At-Home Tests to Evaluate Cognitive Abilities

As you move forward helping your loved ones as they age, we found some helpful at-home tests that may help you determine if your loved one may need further assessment from a medical professional with respect to their cognitive abilities.

Many of these assessments are available through the Alzheimer’s Association and can be found online.

Here are some that we found that you may do in the privacy of your own home:

Memory Impairment Screen: Test your loved one’s ability to read words and categorize them by category.

The General Practitioner Assessment of Cognition (CPCOG): A quick online assessment to evaluate memory and common knowledge.

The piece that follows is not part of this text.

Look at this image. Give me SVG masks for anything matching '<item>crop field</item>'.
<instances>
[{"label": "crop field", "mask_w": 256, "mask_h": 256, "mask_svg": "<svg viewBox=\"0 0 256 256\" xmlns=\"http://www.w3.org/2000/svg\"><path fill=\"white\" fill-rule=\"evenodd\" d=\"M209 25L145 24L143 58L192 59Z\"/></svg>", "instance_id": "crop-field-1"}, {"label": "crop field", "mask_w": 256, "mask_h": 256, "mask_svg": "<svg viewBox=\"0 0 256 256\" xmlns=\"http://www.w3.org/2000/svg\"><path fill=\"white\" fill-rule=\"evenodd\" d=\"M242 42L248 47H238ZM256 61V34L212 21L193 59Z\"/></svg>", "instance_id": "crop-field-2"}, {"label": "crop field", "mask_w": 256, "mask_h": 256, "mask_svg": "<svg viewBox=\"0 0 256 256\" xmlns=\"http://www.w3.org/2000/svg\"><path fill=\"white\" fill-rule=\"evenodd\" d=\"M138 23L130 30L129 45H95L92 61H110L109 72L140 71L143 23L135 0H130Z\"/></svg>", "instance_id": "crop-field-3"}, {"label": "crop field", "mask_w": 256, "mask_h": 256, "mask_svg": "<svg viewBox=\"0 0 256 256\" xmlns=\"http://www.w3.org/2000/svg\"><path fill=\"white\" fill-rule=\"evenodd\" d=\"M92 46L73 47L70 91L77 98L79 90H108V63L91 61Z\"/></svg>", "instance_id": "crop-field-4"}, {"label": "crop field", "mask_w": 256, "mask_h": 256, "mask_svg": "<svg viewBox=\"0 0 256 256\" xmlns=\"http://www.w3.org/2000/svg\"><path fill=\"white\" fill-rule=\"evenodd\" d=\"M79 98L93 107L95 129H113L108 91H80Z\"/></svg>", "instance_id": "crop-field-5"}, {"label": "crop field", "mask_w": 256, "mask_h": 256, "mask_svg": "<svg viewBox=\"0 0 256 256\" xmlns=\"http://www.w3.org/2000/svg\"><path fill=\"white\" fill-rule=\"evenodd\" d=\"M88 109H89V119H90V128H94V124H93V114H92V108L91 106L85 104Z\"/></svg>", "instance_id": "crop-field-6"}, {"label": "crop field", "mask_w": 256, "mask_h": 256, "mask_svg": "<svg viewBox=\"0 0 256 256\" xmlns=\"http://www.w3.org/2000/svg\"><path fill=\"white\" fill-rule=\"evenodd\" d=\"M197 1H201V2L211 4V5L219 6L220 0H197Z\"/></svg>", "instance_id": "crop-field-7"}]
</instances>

AD8 Dementia Screening Interview: This checklist provides you with an opportunity to review some basic day-to-day activities related to thinking and memory and how they may have changed over the course of the past few years.

Short Form of the Informant Questionnaire on Cognitive Decline in the Elderly (Short IQCODE): Another checklist for you to review based on your loved one’s cognitive abilities from ten years ago compared to today.

NOTE & DISCLAIMER: The above resources are being shared as a guide only and should not be used to self-diagnose a cognitive impairment. Please use these tests as a benchmark to have a conversation with your loved one and with a health care professional, including your family doctor.

Should you require additional resources, contact your local Alzheimer’s Association or family physician.